Und wenn sich ein Gespräch seltsam anfühlt (wenn ich zum Beispiel merke, dass etwas nicht stimmt, ohne genau zu wissen was), spreche ich es heute aus. „Ich habe das Gefühl, wir reden gerade vielleicht über zwei verschiedene Dinge.“ Das erfordert Mut. Es fühlt sich an wie eine Kapitulation. Aber es ist das Gegenteil davon: Es ist der Moment, in dem man aufhört zu kämpfen und anfängt zu verstehen.

In der buddhistischen Praxis gibt es den Begriff des Zeugen, also die Fähigkeit, die eigene Wahrnehmung von außen zu betrachten, nicht als Beobachter des anderen, sondern als Beobachter seiner selbst. Das ist wirklich schwer und vielleicht sogar nie vollständig möglich. Aber allein der Versuch verändert etwas. Man hört sich beim Sprechen zu und fragt: Was kommt da an, wenn jemand anderes mein inneres Drehbuch nicht kennt?

Ich arbeite daran.
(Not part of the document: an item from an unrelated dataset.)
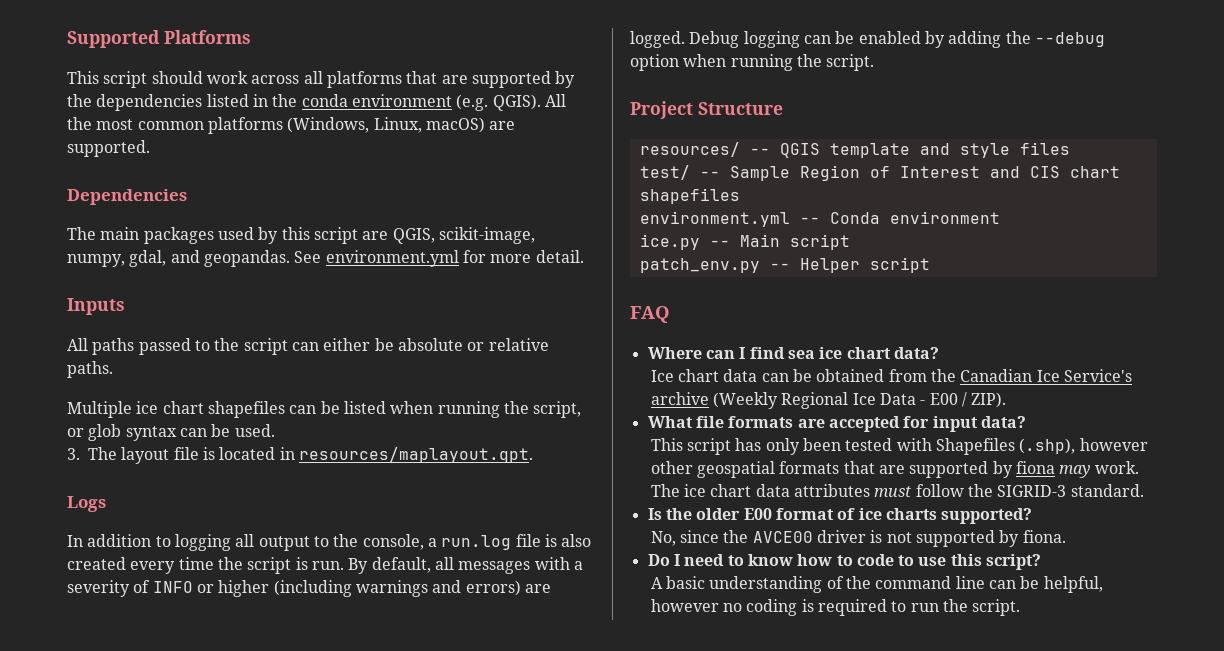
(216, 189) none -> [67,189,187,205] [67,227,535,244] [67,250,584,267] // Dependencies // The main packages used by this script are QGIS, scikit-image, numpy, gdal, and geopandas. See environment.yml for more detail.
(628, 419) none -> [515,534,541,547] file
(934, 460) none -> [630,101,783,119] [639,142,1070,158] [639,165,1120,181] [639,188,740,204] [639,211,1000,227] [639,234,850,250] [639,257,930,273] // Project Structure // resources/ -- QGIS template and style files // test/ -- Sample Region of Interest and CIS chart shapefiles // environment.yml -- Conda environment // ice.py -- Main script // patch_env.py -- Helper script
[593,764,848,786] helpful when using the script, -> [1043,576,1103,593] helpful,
Mein Mann würde sagen, es gibt Fortschritte, allerdings hat er mir gegenüber auch eine ausgeprägte Geduld entwickelt, die ich mir lieber nicht genauer erklären lasse.

Was ich weiß: Zwischen dem, was wir sagen wollen, und dem, was ankommt, klafft fast immer eine Lücke. Sie ist größer als wir ahnen. Und sie lässt sich verkleinern. Aber eben nicht durch bessere Rhetorik, sondern durch die Bereitschaft, danach zu fragen, was tatsächlich gehört wurde.

Das klingt einfach. Es ist es nicht. Aber es beginnt mit einer einzigen unbequemen Frage, die man sich nach dem nächsten wichtigen Gespräch stellen kann: Welche Melodie haben die anderen eigentlich gehört?